Full orientation control of epitaxial MoS2 on hBN assisted by substrate defects

Inversion asymmetry in two-dimensional materials grants them fascinating properties such as spin-coupled valley degrees of freedom and piezoelectricity, but at the cost of inversion domain boundaries, if their epitaxy with a polar substrate cannot adequately distinguish the near-degenerate 0{\deg} and 180{\deg} orientations. Here we report the lifting of this near-degeneracy in the growth of monolayer MoS2 on hexagonal boron nitride, with ~90% consistency in the orientation of as-grown triangular MoS2 flakes. These flakes have the potential to merge into a single-crystal monolayer film free of inversion domain boundaries.
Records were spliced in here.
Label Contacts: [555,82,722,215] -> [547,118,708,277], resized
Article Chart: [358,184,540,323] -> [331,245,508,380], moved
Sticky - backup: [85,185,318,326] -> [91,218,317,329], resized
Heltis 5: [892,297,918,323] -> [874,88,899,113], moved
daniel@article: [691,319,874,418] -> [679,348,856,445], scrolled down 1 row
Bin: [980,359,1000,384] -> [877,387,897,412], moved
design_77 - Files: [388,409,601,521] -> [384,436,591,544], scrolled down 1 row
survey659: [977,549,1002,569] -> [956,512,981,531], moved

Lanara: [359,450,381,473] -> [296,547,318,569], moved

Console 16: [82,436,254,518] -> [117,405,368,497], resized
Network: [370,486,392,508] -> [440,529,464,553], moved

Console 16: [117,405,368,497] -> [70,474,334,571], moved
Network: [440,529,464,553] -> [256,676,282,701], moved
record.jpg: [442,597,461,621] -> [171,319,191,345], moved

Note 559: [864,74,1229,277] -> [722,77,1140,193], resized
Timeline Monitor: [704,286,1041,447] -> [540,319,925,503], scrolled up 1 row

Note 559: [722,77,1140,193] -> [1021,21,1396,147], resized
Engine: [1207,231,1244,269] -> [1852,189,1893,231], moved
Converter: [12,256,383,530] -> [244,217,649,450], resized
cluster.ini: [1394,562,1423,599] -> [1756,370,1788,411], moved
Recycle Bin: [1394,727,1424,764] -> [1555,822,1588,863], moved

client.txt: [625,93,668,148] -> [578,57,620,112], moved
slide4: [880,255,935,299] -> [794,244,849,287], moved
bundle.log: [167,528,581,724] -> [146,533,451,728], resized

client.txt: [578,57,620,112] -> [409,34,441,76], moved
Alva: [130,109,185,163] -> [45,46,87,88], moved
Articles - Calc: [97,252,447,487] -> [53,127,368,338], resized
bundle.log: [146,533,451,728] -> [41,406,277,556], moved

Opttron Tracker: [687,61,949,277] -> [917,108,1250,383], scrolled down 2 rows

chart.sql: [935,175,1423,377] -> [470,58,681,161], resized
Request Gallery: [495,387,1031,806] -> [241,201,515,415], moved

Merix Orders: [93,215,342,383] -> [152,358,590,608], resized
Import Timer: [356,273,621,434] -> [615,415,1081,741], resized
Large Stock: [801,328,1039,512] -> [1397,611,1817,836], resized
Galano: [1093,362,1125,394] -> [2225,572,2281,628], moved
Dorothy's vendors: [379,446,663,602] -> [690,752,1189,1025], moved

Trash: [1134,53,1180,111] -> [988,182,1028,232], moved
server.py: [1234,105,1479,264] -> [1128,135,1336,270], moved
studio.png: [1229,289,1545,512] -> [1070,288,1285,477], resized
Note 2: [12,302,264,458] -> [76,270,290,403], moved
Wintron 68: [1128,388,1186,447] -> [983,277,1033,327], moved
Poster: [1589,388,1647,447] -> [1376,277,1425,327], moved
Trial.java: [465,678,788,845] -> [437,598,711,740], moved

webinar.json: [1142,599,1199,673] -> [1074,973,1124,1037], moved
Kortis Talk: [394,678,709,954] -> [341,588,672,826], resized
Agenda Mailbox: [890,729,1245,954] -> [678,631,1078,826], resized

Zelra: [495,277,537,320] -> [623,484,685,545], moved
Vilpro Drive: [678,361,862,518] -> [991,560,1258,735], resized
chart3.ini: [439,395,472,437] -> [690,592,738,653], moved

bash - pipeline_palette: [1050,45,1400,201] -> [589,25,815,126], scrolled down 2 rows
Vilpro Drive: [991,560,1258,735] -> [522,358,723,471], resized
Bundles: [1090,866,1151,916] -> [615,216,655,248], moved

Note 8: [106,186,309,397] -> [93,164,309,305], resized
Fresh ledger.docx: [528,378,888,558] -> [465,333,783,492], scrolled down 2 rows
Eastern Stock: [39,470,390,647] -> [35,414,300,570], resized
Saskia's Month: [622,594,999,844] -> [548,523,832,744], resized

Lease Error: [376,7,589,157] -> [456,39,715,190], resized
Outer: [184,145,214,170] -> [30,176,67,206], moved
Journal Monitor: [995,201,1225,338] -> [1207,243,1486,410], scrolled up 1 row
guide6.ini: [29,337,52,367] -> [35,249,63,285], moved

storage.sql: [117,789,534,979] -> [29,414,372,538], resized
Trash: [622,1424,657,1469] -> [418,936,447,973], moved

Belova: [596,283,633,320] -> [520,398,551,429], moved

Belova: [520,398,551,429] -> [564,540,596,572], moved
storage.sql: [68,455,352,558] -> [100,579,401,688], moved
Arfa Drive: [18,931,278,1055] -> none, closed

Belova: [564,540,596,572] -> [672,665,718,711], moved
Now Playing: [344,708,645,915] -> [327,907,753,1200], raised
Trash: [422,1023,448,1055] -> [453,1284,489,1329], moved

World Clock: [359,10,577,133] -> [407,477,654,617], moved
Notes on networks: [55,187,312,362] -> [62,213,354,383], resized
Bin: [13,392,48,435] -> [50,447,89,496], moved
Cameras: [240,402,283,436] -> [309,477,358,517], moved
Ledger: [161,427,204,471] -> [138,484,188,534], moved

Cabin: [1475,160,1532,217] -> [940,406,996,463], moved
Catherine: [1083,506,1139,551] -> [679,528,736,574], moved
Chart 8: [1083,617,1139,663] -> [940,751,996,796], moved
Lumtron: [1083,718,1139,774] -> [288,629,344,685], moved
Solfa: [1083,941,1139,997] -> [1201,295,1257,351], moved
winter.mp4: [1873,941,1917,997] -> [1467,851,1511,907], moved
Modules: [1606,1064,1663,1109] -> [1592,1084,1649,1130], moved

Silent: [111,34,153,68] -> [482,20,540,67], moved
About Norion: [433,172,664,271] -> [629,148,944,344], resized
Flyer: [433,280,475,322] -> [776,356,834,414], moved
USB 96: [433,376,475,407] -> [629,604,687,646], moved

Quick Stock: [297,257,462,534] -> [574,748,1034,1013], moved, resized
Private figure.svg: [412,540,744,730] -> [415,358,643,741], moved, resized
The orientational preference and chemical composition of these fully epitaxial MoS2/hBN heterostructures are verified using atomic resolution aberration-corrected scanning/transmission electron microscopy. First-principles calculations suggest that the strong orientational preference originates from the energetic distinction between the eclipsed and staggered configurations for N and S atoms surrounding a local defect that acts as the nucleation site. This defect-enhanced orientational epitaxy could provide a general mechanism to break the near-degeneracy of 0/180{\deg} orientations of polar 2D materials on polar substrates, overcoming this long-standing hurdle towards scalable synthesis of single-crystal 2D semiconductors.